• **What is needed**: Copy out, from the data, each line containing the string "present".
╭──
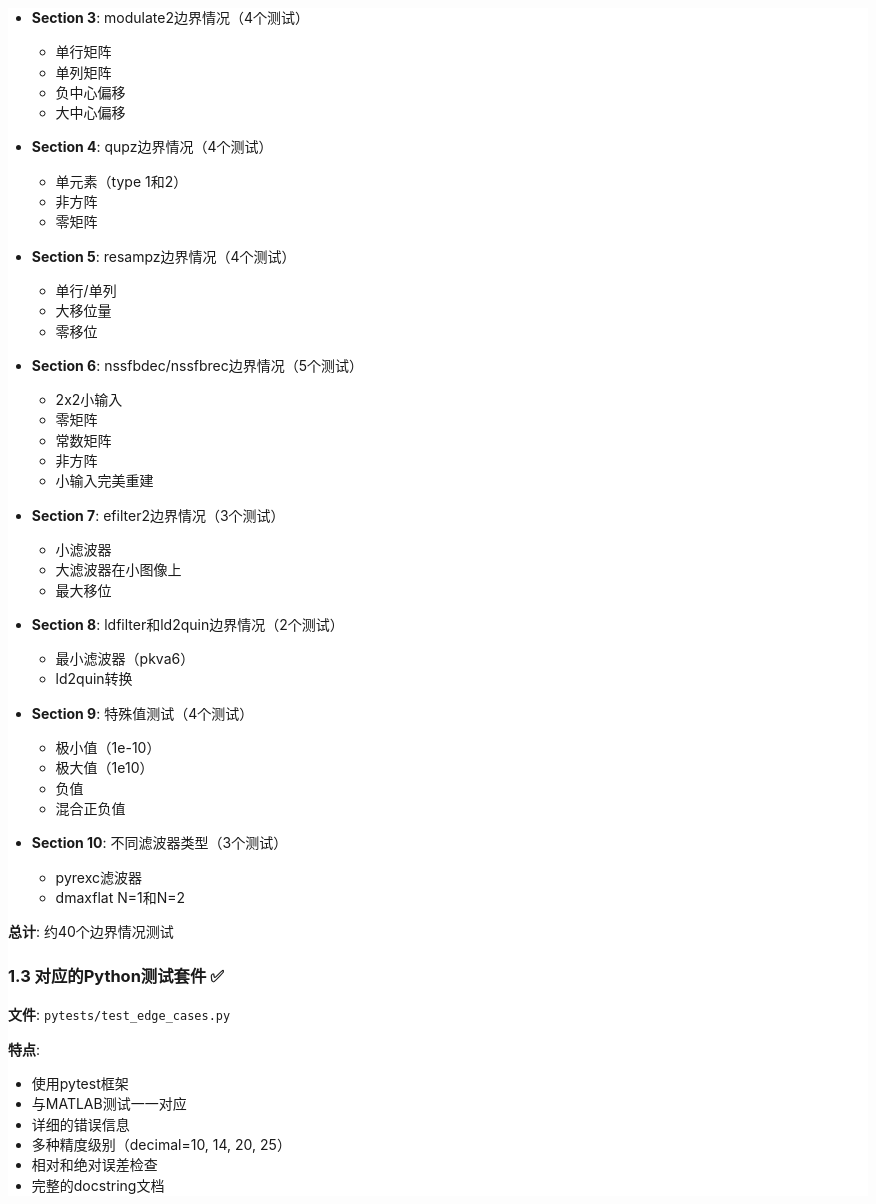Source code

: - **Section 3**: modulate2边界情况（4个测试）
  - 单行矩阵
  - 单列矩阵
  - 负中心偏移
  - 大中心偏移

- **Section 4**: qupz边界情况（4个测试）
  - 单元素（type 1和2）
  - 非方阵
  - 零矩阵

- **Section 5**: resampz边界情况（4个测试）
  - 单行/单列
  - 大移位量
  - 零移位

- **Section 6**: nssfbdec/nssfbrec边界情况（5个测试）
  - 2x2小输入
  - 零矩阵
  - 常数矩阵
  - 非方阵
  - 小输入完美重建

- **Section 7**: efilter2边界情况（3个测试）
  - 小滤波器
  - 大滤波器在小图像上
  - 最大移位

- **Section 8**: ldfilter和ld2quin边界情况（2个测试）
  - 最小滤波器（pkva6）
  - ld2quin转换

- **Section 9**: 特殊值测试（4个测试）
  - 极小值（1e-10）
  - 极大值（1e10）
  - 负值
  - 混合正负值

- **Section 10**: 不同滤波器类型（3个测试）
  - pyrexc滤波器
  - dmaxflat N=1和N=2

**总计**: 约40个边界情况测试

### 1.3 对应的Python测试套件 ✅
**文件**: `pytests/test_edge_cases.py`

**特点**:
- 使用pytest框架
- 与MATLAB测试一一对应
- 详细的错误信息
- 多种精度级别（decimal=10, 14, 20, 25）
- 相对和绝对误差检查
- 完整的docstring文档

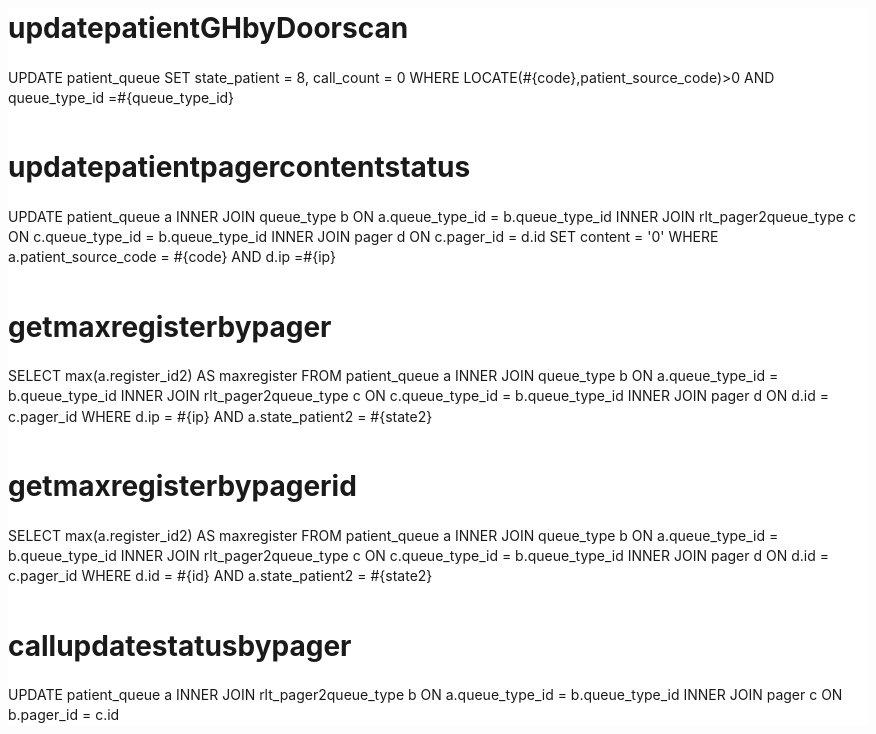 updatepatientGHbyDoorscan
===
UPDATE patient_queue
SET state_patient = 8,
 call_count = 0
WHERE
	LOCATE(#{code},patient_source_code)>0
AND queue_type_id =#{queue_type_id}

updatepatientpagercontentstatus
===
UPDATE patient_queue a
INNER JOIN queue_type b ON a.queue_type_id = b.queue_type_id
INNER JOIN rlt_pager2queue_type c ON c.queue_type_id = b.queue_type_id
INNER JOIN pager d ON c.pager_id = d.id
SET content = '0'
WHERE
	a.patient_source_code = #{code}
AND d.ip =#{ip}

getmaxregisterbypager
===
SELECT
	max(a.register_id2) AS maxregister
FROM
	patient_queue a
INNER JOIN queue_type b ON a.queue_type_id = b.queue_type_id
INNER JOIN rlt_pager2queue_type c ON c.queue_type_id = b.queue_type_id
INNER JOIN pager d ON d.id = c.pager_id
WHERE
	d.ip = #{ip}
AND a.state_patient2 = #{state2}

getmaxregisterbypagerid
===
SELECT
	max(a.register_id2) AS maxregister
FROM
	patient_queue a
INNER JOIN queue_type b ON a.queue_type_id = b.queue_type_id
INNER JOIN rlt_pager2queue_type c ON c.queue_type_id = b.queue_type_id
INNER JOIN pager d ON d.id = c.pager_id
WHERE
	d.id = #{id}
AND a.state_patient2 = #{state2}


callupdatestatusbypager
===
UPDATE 
	patient_queue a
INNER JOIN rlt_pager2queue_type b ON a.queue_type_id = b.queue_type_id
INNER JOIN pager c ON b.pager_id = c.id

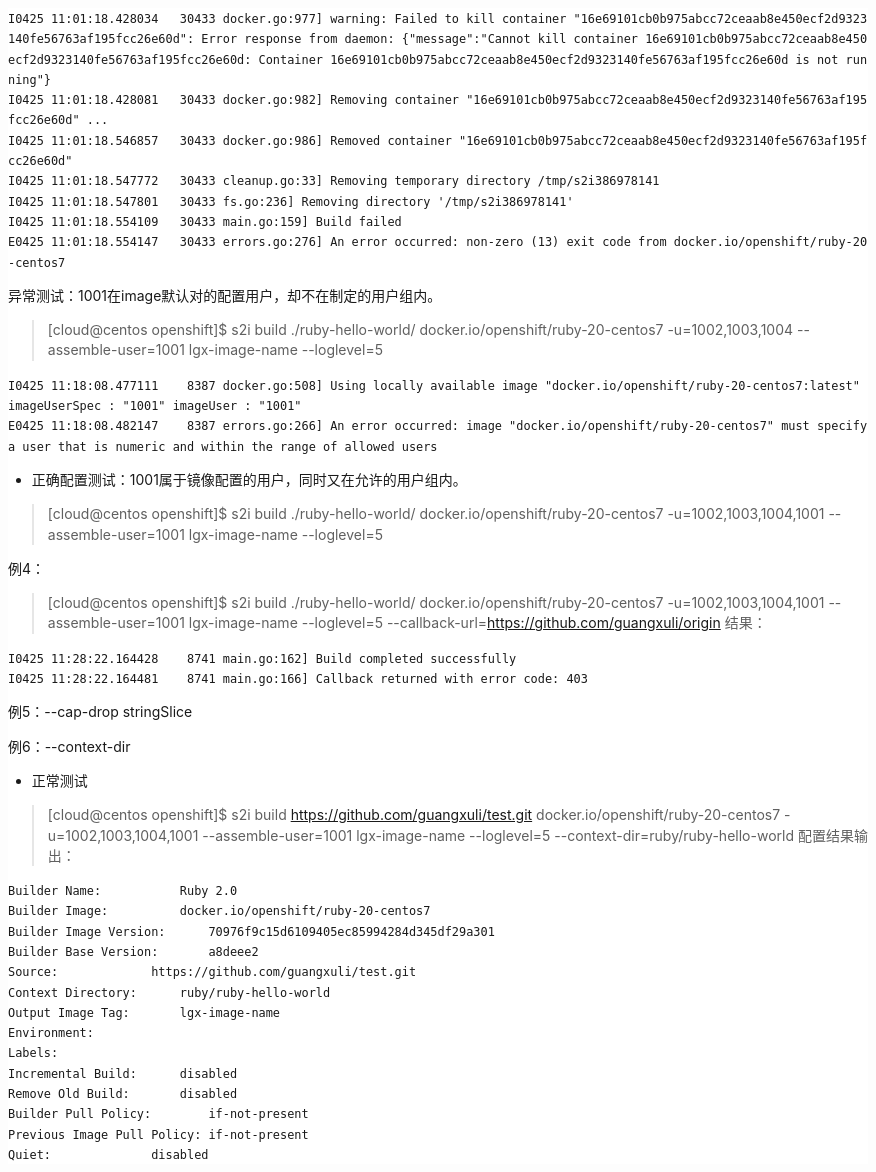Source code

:     I0425 11:01:18.428034   30433 docker.go:977] warning: Failed to kill container "16e69101cb0b975abcc72ceaab8e450ecf2d9323140fe56763af195fcc26e60d": Error response from daemon: {"message":"Cannot kill container 16e69101cb0b975abcc72ceaab8e450ecf2d9323140fe56763af195fcc26e60d: Container 16e69101cb0b975abcc72ceaab8e450ecf2d9323140fe56763af195fcc26e60d is not running"}
    I0425 11:01:18.428081   30433 docker.go:982] Removing container "16e69101cb0b975abcc72ceaab8e450ecf2d9323140fe56763af195fcc26e60d" ...
    I0425 11:01:18.546857   30433 docker.go:986] Removed container "16e69101cb0b975abcc72ceaab8e450ecf2d9323140fe56763af195fcc26e60d"
    I0425 11:01:18.547772   30433 cleanup.go:33] Removing temporary directory /tmp/s2i386978141
    I0425 11:01:18.547801   30433 fs.go:236] Removing directory '/tmp/s2i386978141'
    I0425 11:01:18.554109   30433 main.go:159] Build failed
    E0425 11:01:18.554147   30433 errors.go:276] An error occurred: non-zero (13) exit code from docker.io/openshift/ruby-20-centos7

异常测试：1001在image默认对的配置用户，却不在制定的用户组内。

> [cloud@centos openshift]$ s2i build ./ruby-hello-world/
> docker.io/openshift/ruby-20-centos7 -u=1002,1003,1004
> --assemble-user=1001  lgx-image-name --loglevel=5

    I0425 11:18:08.477111    8387 docker.go:508] Using locally available image "docker.io/openshift/ruby-20-centos7:latest"
    imageUserSpec : "1001" imageUser : "1001"
    E0425 11:18:08.482147    8387 errors.go:266] An error occurred: image "docker.io/openshift/ruby-20-centos7" must specify a user that is numeric and within the range of allowed users


- 正确配置测试：1001属于镜像配置的用户，同时又在允许的用户组内。

> [cloud@centos openshift]$ s2i build ./ruby-hello-world/
> docker.io/openshift/ruby-20-centos7 -u=1002,1003,1004,1001
> --assemble-user=1001  lgx-image-name --loglevel=5

例4：

> [cloud@centos openshift]$ s2i build ./ruby-hello-world/
> docker.io/openshift/ruby-20-centos7 -u=1002,1003,1004,1001
> --assemble-user=1001  lgx-image-name --loglevel=5 --callback-url=https://github.com/guangxuli/origin
结果：

    I0425 11:28:22.164428    8741 main.go:162] Build completed successfully
    I0425 11:28:22.164481    8741 main.go:166] Callback returned with error code: 403

例5：--cap-drop stringSlice

例6：--context-dir

- 正常测试

> [cloud@centos openshift]$ s2i build
> https://github.com/guangxuli/test.git 
> docker.io/openshift/ruby-20-centos7 -u=1002,1003,1004,1001
> --assemble-user=1001  lgx-image-name --loglevel=5 --context-dir=ruby/ruby-hello-world
配置结果输出：

    Builder Name:			Ruby 2.0
    Builder Image:			docker.io/openshift/ruby-20-centos7
    Builder Image Version:		70976f9c15d6109405ec85994284d345df29a301
    Builder Base Version:		a8deee2
    Source:				https://github.com/guangxuli/test.git
    Context Directory:		ruby/ruby-hello-world
    Output Image Tag:		lgx-image-name
    Environment:			
    Labels:				
    Incremental Build:		disabled
    Remove Old Build:		disabled
    Builder Pull Policy:		if-not-present
    Previous Image Pull Policy:	if-not-present
    Quiet:				disabled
╰──
• **Solved problem**:
    Builder Pull Policy:		if-not-present
    Previous Image Pull Policy:	if-not-present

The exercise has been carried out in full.